Monday, June 8, 2009 09:28 AM

@Mike Sulzer & JimPharo, and for Glenn

I think you both might be reading something into my post that I didn't intend. When I asked if torture has created a Catch-22 for Obama - if torture and the exceedingly cruel conditions of imprisonment have made honest court proceedings impossible - I meant that and only that. I wasn't implying that there should be some kind of extra-legal way to keep people imprisoned without charges because any evidence is tainted by torture, as if I hoped that Obama would be justified in his bid for extended detention without trial. I don't hope for or want that - not at all. If these men cannot be tried, they should be released.

But - is such evidence as there is, like the video made by Daniel Pearl's murderers, tainted by the torture they have suffered and the conditions of long-term imprisonment? In court, is good evidence contaminated by bad evidence? Does the bad evidence cast such a pall that good evidence is overwhelmed? Does even the simple fact of long imprisonment without charges prejudice the possibility of a trial at all? So that even if you have good evidence and finally bring charges, the bad evidence and bad faith in failing to bring charges for so long make trial impossible?

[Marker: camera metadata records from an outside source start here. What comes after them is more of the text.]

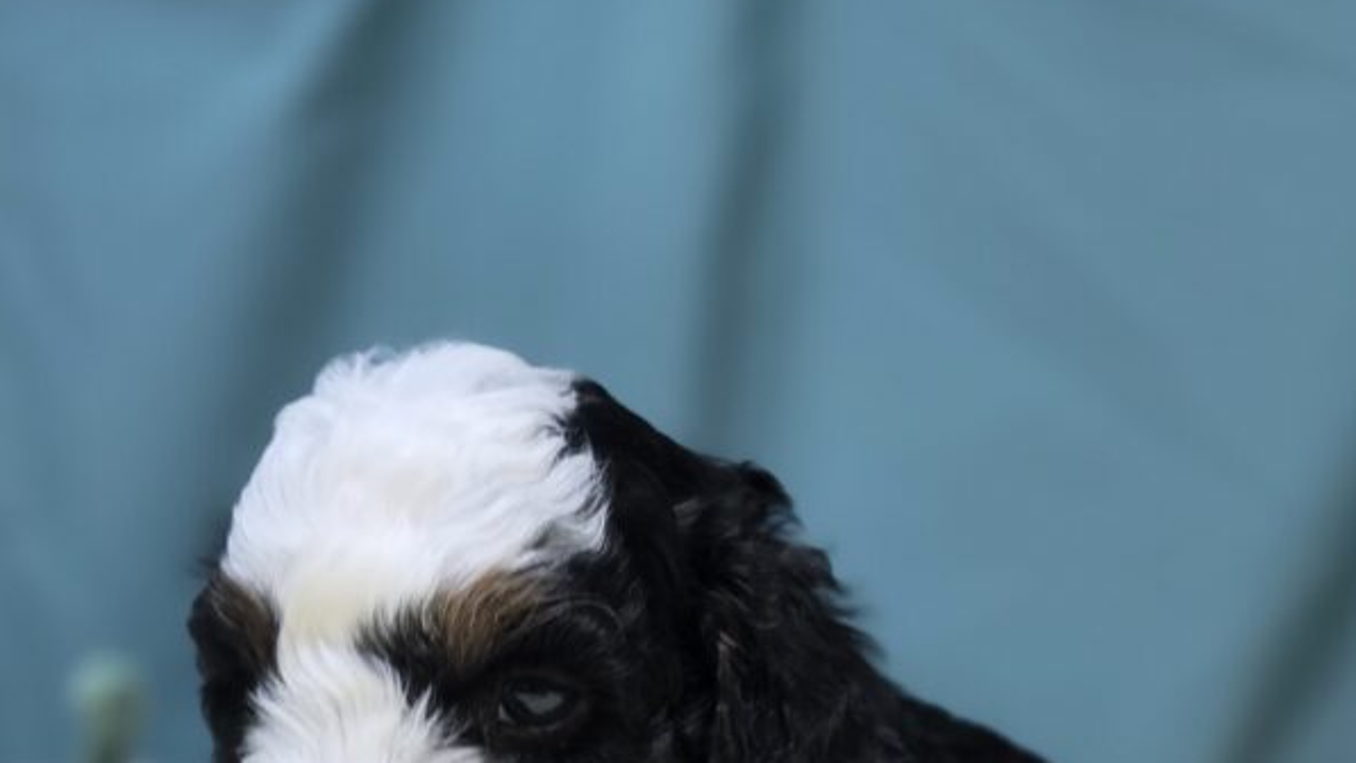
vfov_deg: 25.6
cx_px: 684
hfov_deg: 47.4
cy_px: 845
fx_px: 1546
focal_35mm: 43
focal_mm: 6.3
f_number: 1.7
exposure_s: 1/120
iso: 64
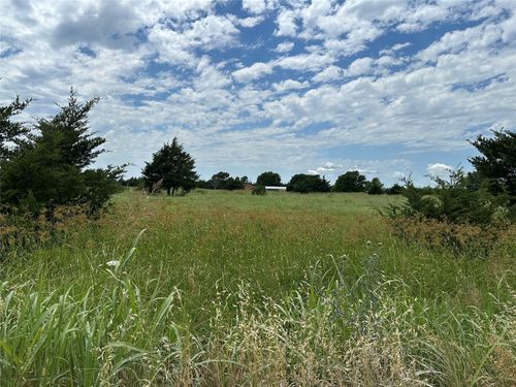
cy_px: 194
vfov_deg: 56.8
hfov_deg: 71.6
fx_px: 358
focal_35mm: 24
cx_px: 258
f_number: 1.78
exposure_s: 1/9709
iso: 80
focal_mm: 6.86
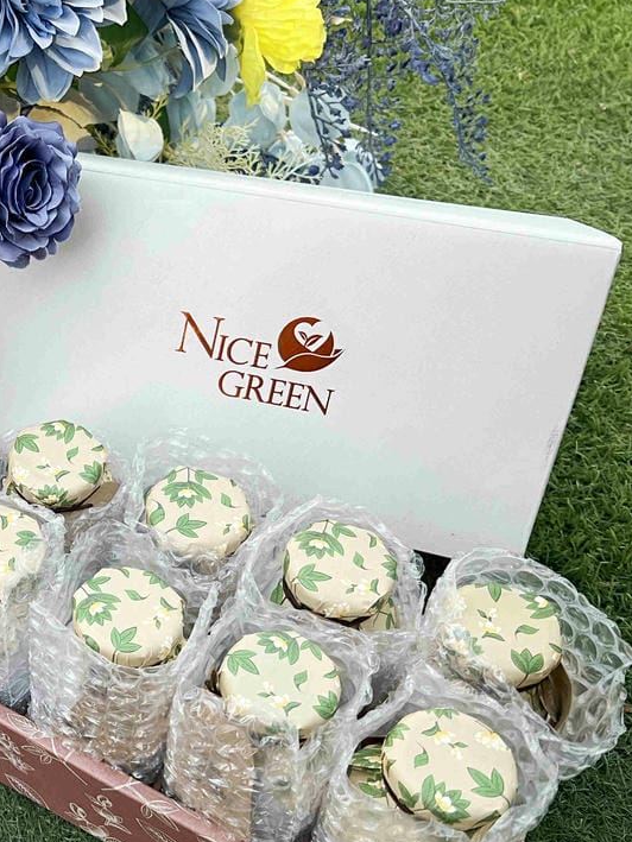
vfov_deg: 42.8
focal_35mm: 44
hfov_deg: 29.5
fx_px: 1071
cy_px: 487
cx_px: -69
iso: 160
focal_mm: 5.7
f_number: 1.5
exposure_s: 1/60
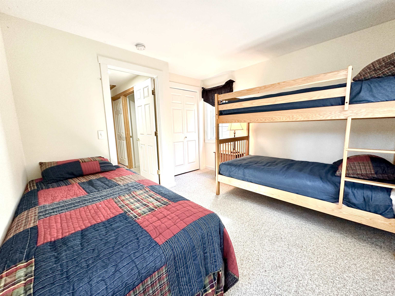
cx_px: 198
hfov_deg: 102.1
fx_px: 160
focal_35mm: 14
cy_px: 148
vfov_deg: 85.7
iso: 200
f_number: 2.2
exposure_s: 1/60
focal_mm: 2.22
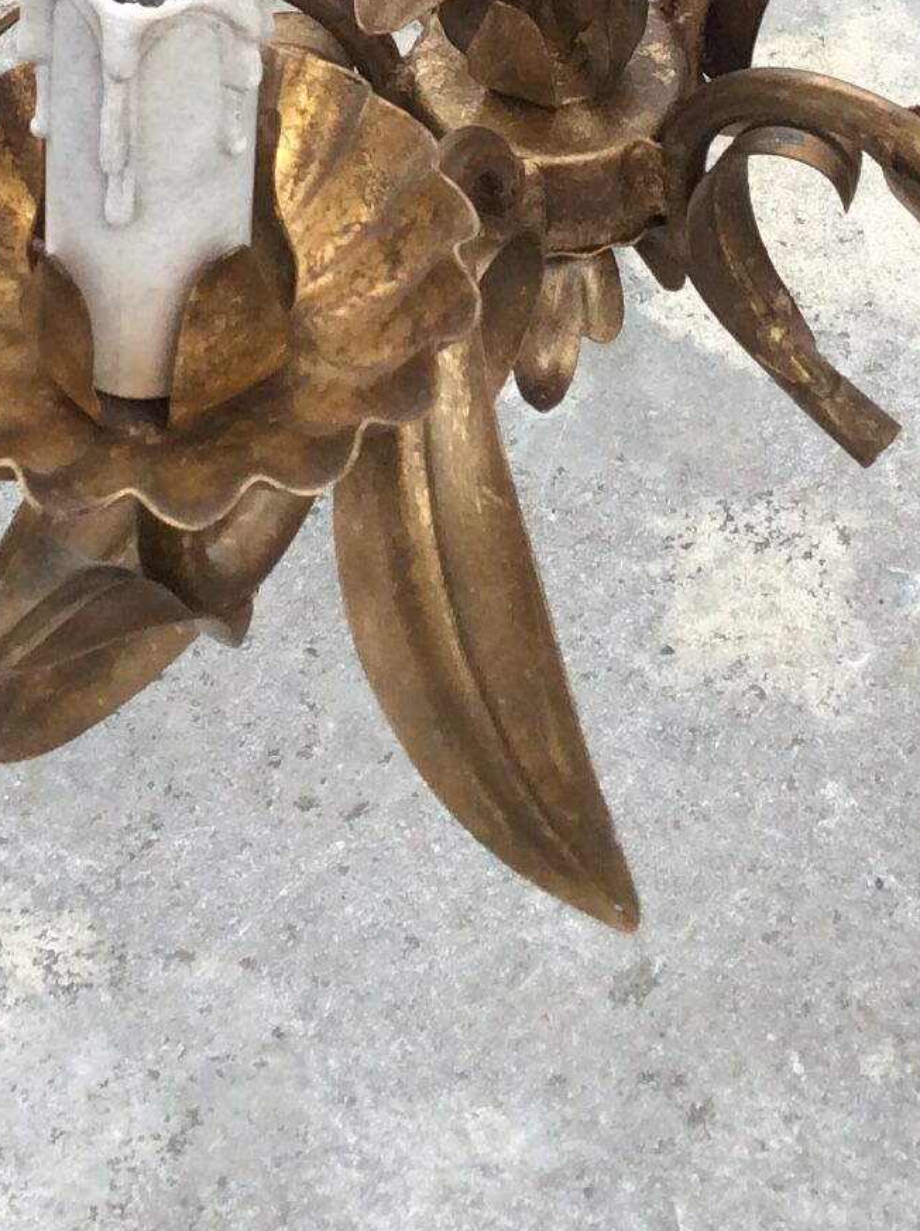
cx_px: 583
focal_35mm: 95
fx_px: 3376
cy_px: -436
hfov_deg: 15.5
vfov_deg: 18.9
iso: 32
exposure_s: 1/502
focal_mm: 3.3
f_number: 2.4
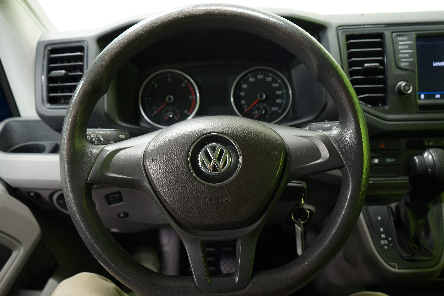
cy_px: 148
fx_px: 358
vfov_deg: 45.0
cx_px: 222
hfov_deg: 63.7
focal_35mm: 29
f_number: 5
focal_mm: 29
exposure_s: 1/6
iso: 800
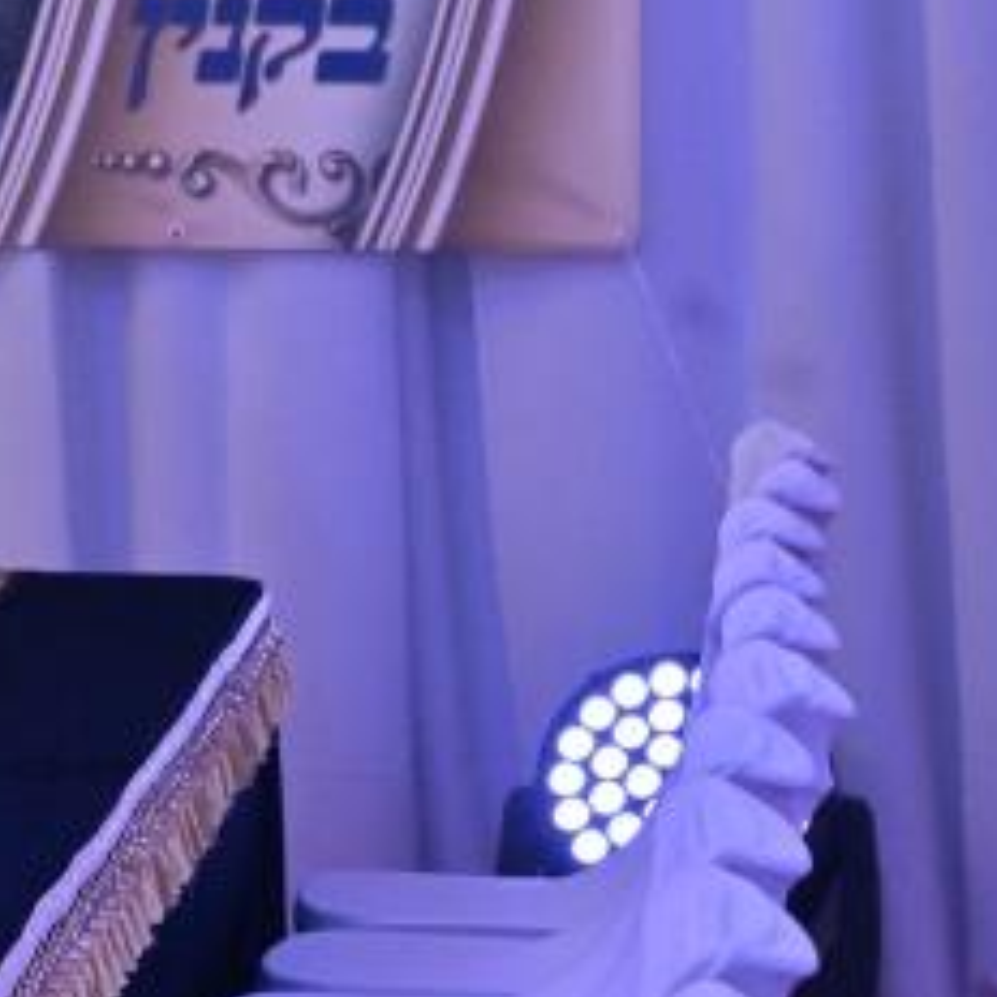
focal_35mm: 307
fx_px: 10004
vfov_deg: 5.7
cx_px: -666
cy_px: 88
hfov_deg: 5.6
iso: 1600
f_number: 8
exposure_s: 1/200
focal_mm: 82
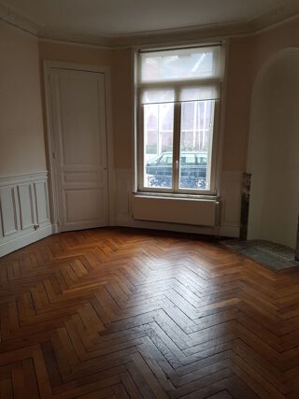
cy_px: 200
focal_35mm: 26
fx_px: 300
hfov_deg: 53.0
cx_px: 150
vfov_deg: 67.3
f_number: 1.7
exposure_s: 1/60
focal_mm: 4.2
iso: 125
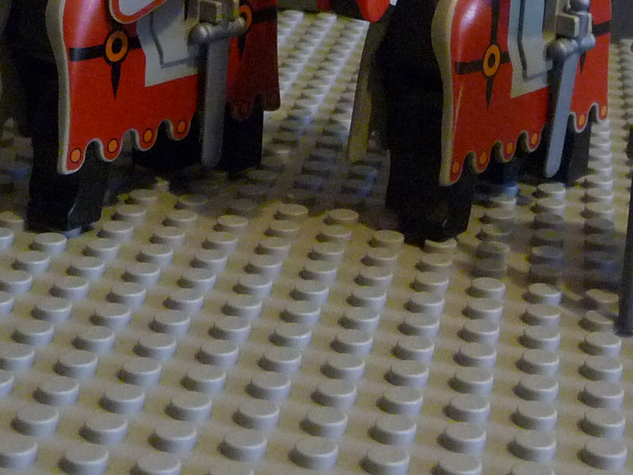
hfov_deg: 21.5
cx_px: 338
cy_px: 126
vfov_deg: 16.2
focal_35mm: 91
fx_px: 1665
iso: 400
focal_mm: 4.7
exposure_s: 1/8
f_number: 3.3
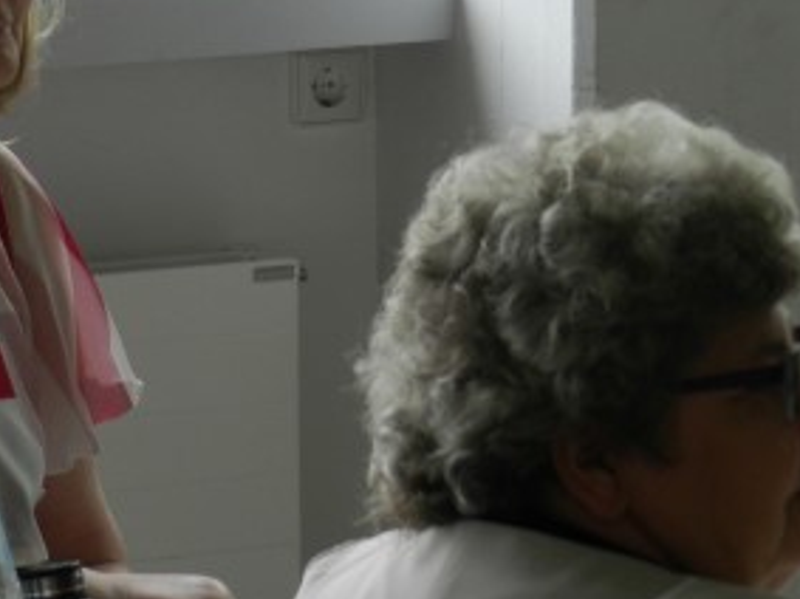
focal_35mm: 260
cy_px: 62
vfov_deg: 5.7
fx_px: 6006
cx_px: -31
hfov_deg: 7.6
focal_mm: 20.5
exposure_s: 1/60
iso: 160
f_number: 4.8
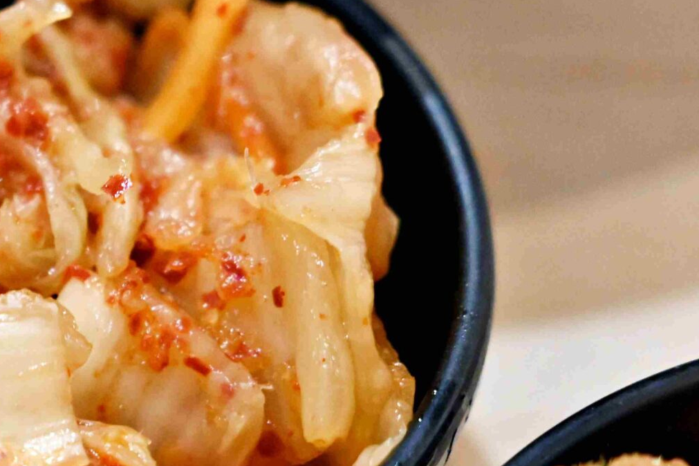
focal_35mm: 190
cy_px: 395
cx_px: -10
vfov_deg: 7.2
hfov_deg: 10.7
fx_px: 3689
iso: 4000
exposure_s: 1/160
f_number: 3.2
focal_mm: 50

My question was all about the realities of court procedures and practice. It was not about wanting to somehow continue to imprison people without trial simply because inadmissible evidence warrants that. I'd rather take my chances that we let guilty people go than to violate our constitutional guarantees of due process. I do not believe that the end justifies the means.

Monday, June 8, 2009 08:05 AM

What SHOULD we do?

It's a given that these prisoners - wherever we're keeping them - are being deprived of basic human rights, let alone those we should guarantee them under our own constitution. I don't at all buy the claim that they are terrorists or the "worst of the worst" - I haven't seen the evidence.

So what should we do with them? Bring them into court and put them through the legal process they deserve and our laws mandate? I'd say yes. Except what about those who have been tortured? A few have "confessed" - some are said to have been leaders of the 9/11 attacks, and Khalid Sheikh Mohammed has claimed to have decapitated Daniel Pearl. But he apparently made that claim after being tortured.

Yet there is video of some of Pearl's captors standing next to his severed head, men who are now at Guantanamo. And the attorneys for Ahmed Omar Saeed Sheikh, whom Pakistan convicted of the crime, acknowledge his role in it but claim KSM was the actual murderer, based on his "confession." And Pervez Musharraf claims Pearl was murdered by a British MI6 double agent.

Given these claims and similar ones involving other prisoners, we need to know if any of them are true. But have the conditions and torture these men endured at our hands forever and completely tainted any possible court proceedings against them? I thought that maybe prosecution would have to start from square one, assemble evidence from scratch - like Pearl's captors' own video - and present it. But can this work now? Can you start all over in such a horribly compromised legal situation? Is legitimate evidence ruined by illegitimate evidence?

Bottom line: Have the actions of the Bush administration completely hamstrung Obama from ever prosecuting men who are believed to be criminals? Is Obama caught in a Catch-22 of Bush's devising?

Sunday, June 7, 2009 08:57 AM

@What Constitution?

In short, where is Dawn Johnsen?

Did you look under the bus?

From what we've seen of Obama's resistance to finding out the truth about the Bush DOJ and the torture policies, I'd think Johnsten would be the very last person he'd want to have as a legal watchdog. I mean, what are the chances she'd approve his latest proposal to let Guantanamo prisoners plead guilty to capital charges and be executed simply to avoid investigation of torture?

I'd bet he's changed his mind about her.